» **TASK REQUIREMENTS**
Reproduce, exactly and in full, only the lines below from the one containing "left eye: (859, 293)" through the one containing "right knee: (224, 574)".
EXCERPTED RECORDS below:
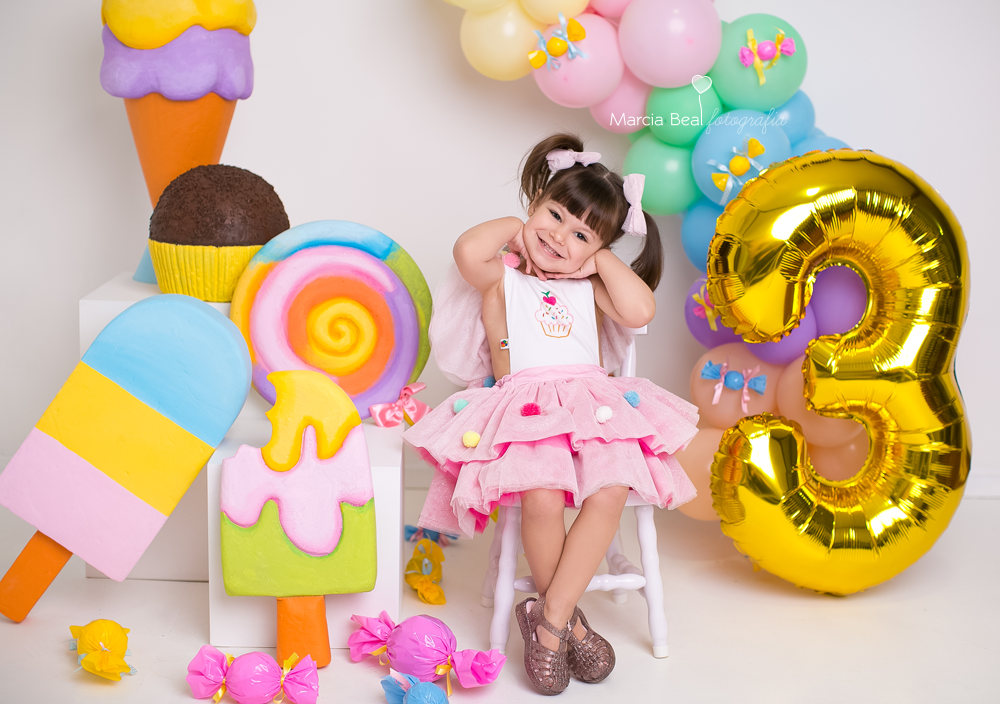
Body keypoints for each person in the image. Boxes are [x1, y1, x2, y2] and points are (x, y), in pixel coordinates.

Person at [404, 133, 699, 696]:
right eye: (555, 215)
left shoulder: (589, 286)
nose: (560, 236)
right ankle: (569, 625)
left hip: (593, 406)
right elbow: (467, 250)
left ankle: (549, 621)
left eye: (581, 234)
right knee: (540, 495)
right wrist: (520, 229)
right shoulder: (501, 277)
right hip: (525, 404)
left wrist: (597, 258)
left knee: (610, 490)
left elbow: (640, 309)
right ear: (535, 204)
End of EXCERPTED RECORDS.
EXCERPTED RECORDS below:
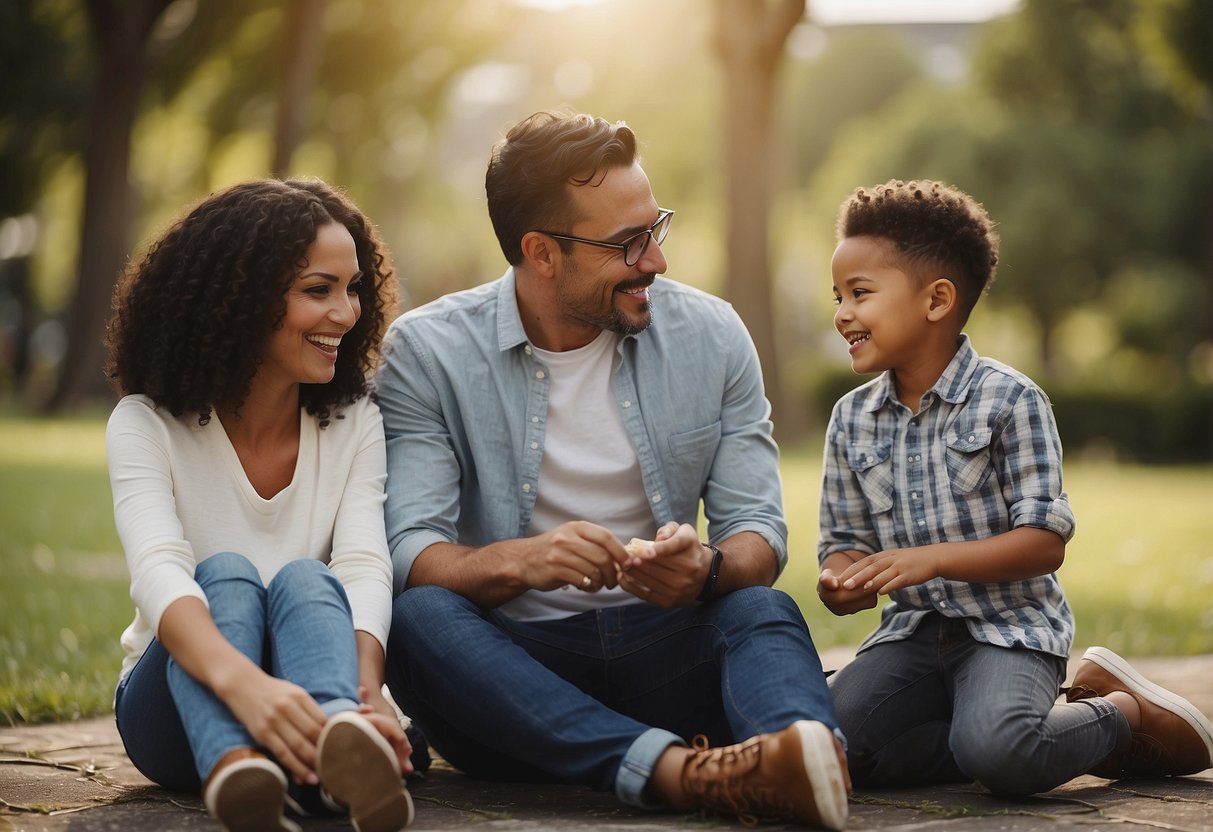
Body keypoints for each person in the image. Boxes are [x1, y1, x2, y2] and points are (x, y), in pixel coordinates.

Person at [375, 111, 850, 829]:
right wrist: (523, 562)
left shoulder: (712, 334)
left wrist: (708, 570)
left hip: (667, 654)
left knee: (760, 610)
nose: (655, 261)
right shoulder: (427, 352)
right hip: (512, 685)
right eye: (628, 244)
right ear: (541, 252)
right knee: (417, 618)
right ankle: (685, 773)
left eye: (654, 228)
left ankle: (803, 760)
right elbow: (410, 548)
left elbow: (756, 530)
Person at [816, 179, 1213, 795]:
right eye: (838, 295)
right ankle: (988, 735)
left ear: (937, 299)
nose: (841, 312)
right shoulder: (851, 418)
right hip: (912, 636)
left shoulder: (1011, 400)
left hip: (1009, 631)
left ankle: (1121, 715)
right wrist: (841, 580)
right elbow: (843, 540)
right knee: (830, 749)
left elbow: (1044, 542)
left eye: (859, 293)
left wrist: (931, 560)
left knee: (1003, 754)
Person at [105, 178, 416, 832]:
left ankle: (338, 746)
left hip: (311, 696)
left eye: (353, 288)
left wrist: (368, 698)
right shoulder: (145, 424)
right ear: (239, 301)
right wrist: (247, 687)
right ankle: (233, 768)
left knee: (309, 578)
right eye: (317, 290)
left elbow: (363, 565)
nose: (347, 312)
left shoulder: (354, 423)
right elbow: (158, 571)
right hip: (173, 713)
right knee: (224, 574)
End of EXCERPTED RECORDS.
EXCERPTED RECORDS below:
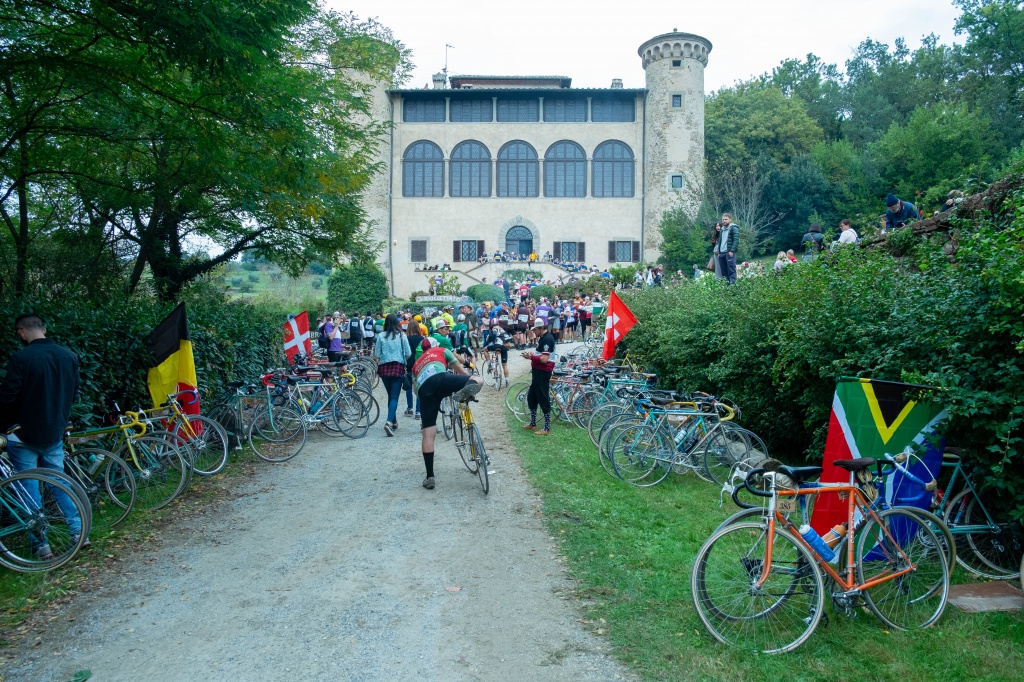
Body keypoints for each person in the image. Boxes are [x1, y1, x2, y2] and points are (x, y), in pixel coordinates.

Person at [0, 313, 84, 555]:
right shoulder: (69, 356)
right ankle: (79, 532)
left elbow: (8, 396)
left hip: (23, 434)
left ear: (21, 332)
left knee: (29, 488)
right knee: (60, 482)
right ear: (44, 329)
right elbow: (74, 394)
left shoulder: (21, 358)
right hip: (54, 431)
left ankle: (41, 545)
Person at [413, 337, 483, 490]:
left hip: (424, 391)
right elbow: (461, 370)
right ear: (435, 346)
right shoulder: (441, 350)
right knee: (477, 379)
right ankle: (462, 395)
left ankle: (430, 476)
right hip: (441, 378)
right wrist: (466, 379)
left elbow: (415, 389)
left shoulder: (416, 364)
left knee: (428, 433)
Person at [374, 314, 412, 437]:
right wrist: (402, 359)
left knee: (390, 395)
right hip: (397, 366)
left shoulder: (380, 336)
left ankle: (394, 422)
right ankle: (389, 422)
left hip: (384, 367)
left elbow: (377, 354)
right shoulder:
End of EXCERPTED RECORDS.
» **WRITTEN SOLUTION**
left eye: (859, 293)
left wrist: (931, 560)
left knee: (1003, 754)
Person at [105, 178, 416, 832]:
left ankle: (338, 746)
left hip: (311, 696)
left eye: (353, 288)
left wrist: (368, 698)
right shoulder: (145, 424)
right ear: (239, 301)
right wrist: (247, 687)
right ankle: (233, 768)
left knee: (309, 578)
right eye: (317, 290)
left elbow: (363, 565)
nose: (347, 312)
left shoulder: (354, 423)
right elbow: (158, 571)
right hip: (173, 713)
right knee: (224, 574)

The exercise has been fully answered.